Khalil Rahman (খলিল রহমান; born 16 April 1983) is a Bangladeshi political cartoonist. His cartoons have been appearing on the front page of some leading Bengali dailies including Prothom Alo, Jugantor, and Samakal.

==Biography==
Khalil Rahman was born in 1983 and grew up in a small village in Jhenaidah District. From his school days, he has drawn cartoons for national dailies. But he started his career as a political cartoonist in The New Nation in 2003 when he was studying at university. After he worked 2 years for the newspaper he joined a Bengali daily newspaper. Khalil worked for the newspaper for about 3 years. Then as a cartoonist he joined the Samakal, a leading national daily. His cartoons were regularly published on the front page of The daily for 5 years.

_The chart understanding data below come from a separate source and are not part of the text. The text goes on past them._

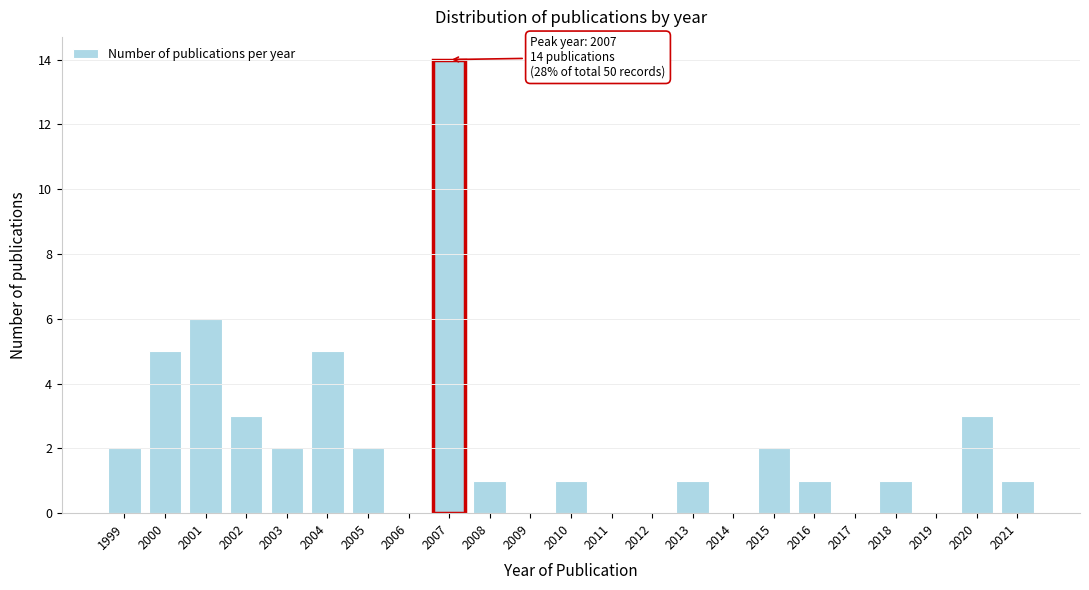

Reading right to left, list all the values displayed in this chart.

2021=1	2020=3	2019=0	2018=1	2017=0	2016=1	2015=2	2014=0	2013=1	2012=0	2011=0	2010=1	2009=0	2008=1	2007=14	2006=0	2005=2	2004=5	2003=2	2002=3	2001=6	2000=5	1999=2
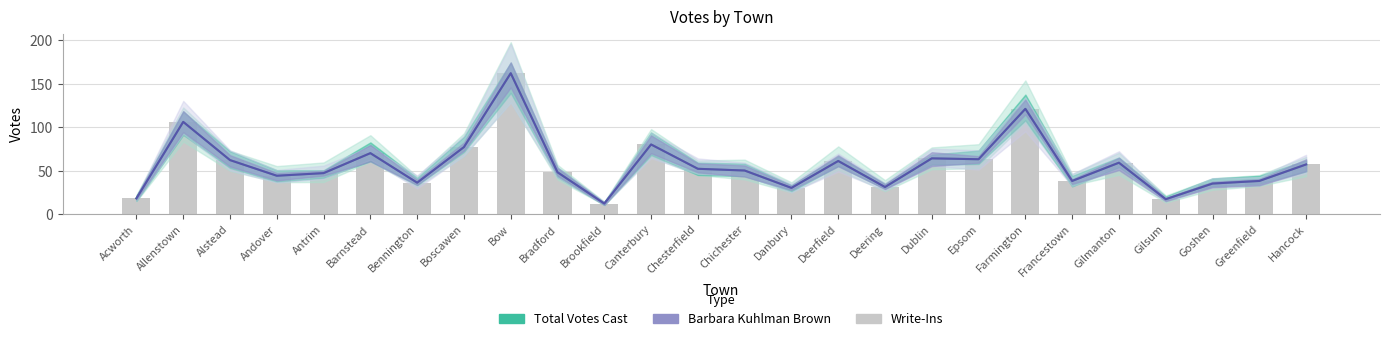

At Francestown, list the series in order from largest to smallest.

Total Votes Cast, Barbara Kuhlman Brown, Write-Ins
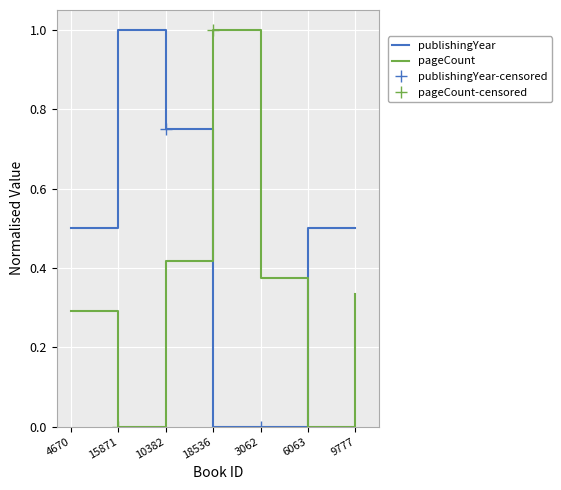

Is it true that the value at 9777 is 0.5?

True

At present Khalil is working as a cartoonist for Prothom Alo, a popular daily newspaper in Bangladesh.

===Cartoons===
Since his early career days, his political cartoons carry strong messages. His cartoons mostly reflect political violence, injustice, corruption, traffic jams of Dhaka city, load shedding as well as social evils. His cartoons are also distributed internationally by cagle.com, one of the most popular and largest editorial cartoon's websites around the world, which distributes editorial cartoons and columns to over 850 newspapers. Khalil's cartoons have the power inside their strokes to unveil the hidden truth from an event.
About his cartoon, American Pulitzer prize winner cartoonist Steave Sack said, 'Khalil Rahman's cartoons are a fresh and witty visual delight. With his vibrant drawing style he expertly comments on today's issues with cleverness and charm.
Bangladeshi famous cartoonist Rafikun Nabi (Ranabi) and Shishir Bhattacharya also eulogized him for his cartoons.